“Fig. Regolare, distribuire con equilibrio qlco. di cui si dispone”. Questa è la definizione presente nel dizionario della lingua italiana alla voce “gestire”. Un verbo quanto mai legato al modo di essere (“con equilibrio”) e di lavorare di Carlo Ancelotti.
Il tecnico di Reggiolo, per la partita di ieri sera contro l’Empoli, ha adottato infatti ben sette cambi di formazione: dal portiere (Karnezis per Ospina) a metà difesa (Maksimovic-Malcuit), passando per la rivoluzione a centrocampo, dove Rog e Diawara continuano però a stentare.
L’Empoli, invece, si è schierato con un anomalo 4-3-2-1, disegnato da Andreazzoli per dare più compattezza e dinamicità al centrocampo toscano. Proprio nella zona nevralgica del campo si è distinto il talento ex Arsenal Ismaël Bennacer.
Il regista empolese ha stupito soprattutto per la visione di gioco e la quantità di tocchi per i compagni.
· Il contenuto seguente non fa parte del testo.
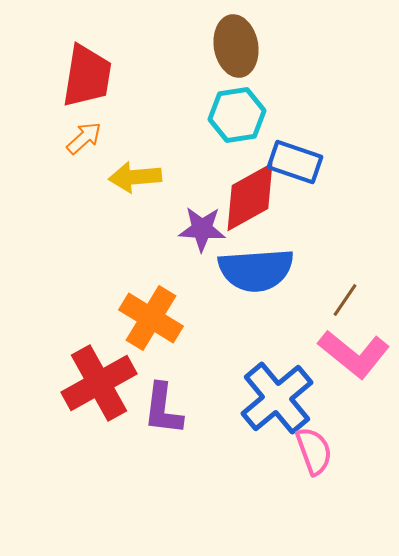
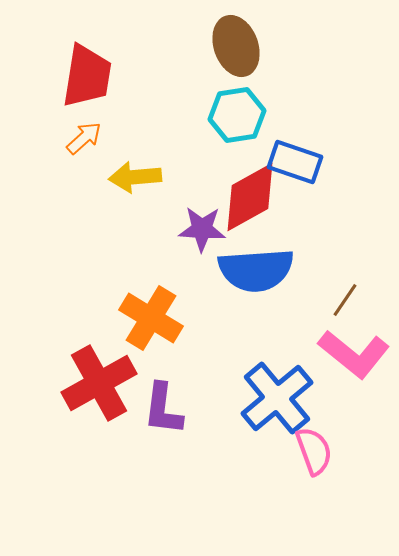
brown ellipse: rotated 10 degrees counterclockwise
Si pensi che la percentuale di passaggi riusciti dell’algerino, dall’inizio della stagione, sfiora il 90%, numeri toccati in Italia, oltre che da Pirlo, solo da Jorginho.
Gioco tra le linee
Nel calcio i moduli avranno anche una loro personale importanza, ma ciò che conta e che delinea il confine tra vittoria e sconfitta è il saper approfittare delle debolezze altrui.
E il Napoli lo ha fatto alla perfezione. Perché se, come confermato anche da Ancelotti, “l’Empoli ha giocato meglio di noi”, decisive sono state le posizioni di due tra i calciatori più duttili mentalmente del Napoli: Insigne e Fabián.
Il 4-4-2 asimmetrico degli azzurri è diventato spesso un 4-2-3-1 estremamente asimmetrico (come visibile nella foto di cui sopra), nel quale Ruiz e Zielinski occupavano due porzioni di campo diverse.
Mentre il polacco si defilava sull’esterno, infatti, il numero 8 azzurro approfittava dello spazio lasciato dall’Empoli tra difesa e centrocampo, offrendo continue soluzioni di passaggio al portatore di palla, chiunque egli fosse.
Pressing a intermittenza
Uno dei fattori che ha contribuito all’exploit dell’Empoli, va sottolineato, è stata anche la mediocrità del pressing del Napoli. Insigne e Mertens hanno rincorso per tutto il match i difensori toscani, ma solo di rado sono stati aiutati dai centrocampisti. L’effetto creatosi è stata una pressione a intermittenza, che ha concesso molto palleggio agli avversari.
Il nodo sull’argomento della pressione in fase di non possesso continua a non sciogliersi. Se nel recente passato Sarrista, infatti, la squadra partenopea aveva un’identità precisa, ora sembra latitare in sicurezze. La libertà di interpretazione non sembra ancora aver dato i frutti sperati da Carlo e il suo staff tattico.
Problema n.42
Diawara, del resto, è il calciatore che ha sofferto di più questo cambiamento: l’imposizione della scelta individuale e non più collettiva e schematica sembra deturpare le qualità, pur ottime, del guineano, ancora alla perenne ricerca di se stesso.
Una soluzione va comunque trovata, al di là delle difficoltà dei singoli. Adattarsi è doveroso, altro discorso è non sapere quando alzarsi, quando gestire le energie e i momenti morti. Proprio questa, unita alla superficialità eclatante dei centrocampisti, è la principale causa dell’irritazione di Ancelotti, spesso contrariato con le letture dei suoi.
Più verticali
Non è in dubbio che l’Empoli meritasse un risultato finale meno ampio. La squadra di Andreazzoli paga la misera qualità realizzativa, che trova nel solo Caputo un esponente di riguardo: Zajc, Krunic et similia non impensieriscono mai il portiere avversario.
Dall’altra parte, invece, un Napoli meno bello, ma più verticale ha messo in mostra tutte le sue qualità migliori: ovvero quelle offensive. Mertens si è divertito da matti, allargandosi e accentrandosi a suo piacimento, offrendo goal (ben tre) e l’assist per Milik.
Il prossimo impegno è da urlo. Contro il PSG servirà la migliore delle prestazioni possibili per portare a casa un pass per la qualificazione. Il campionato, come dice Carletto, è ancora lungo, la Champions no. Dunque, testa all’Europa. Finché Cavani non ci separi.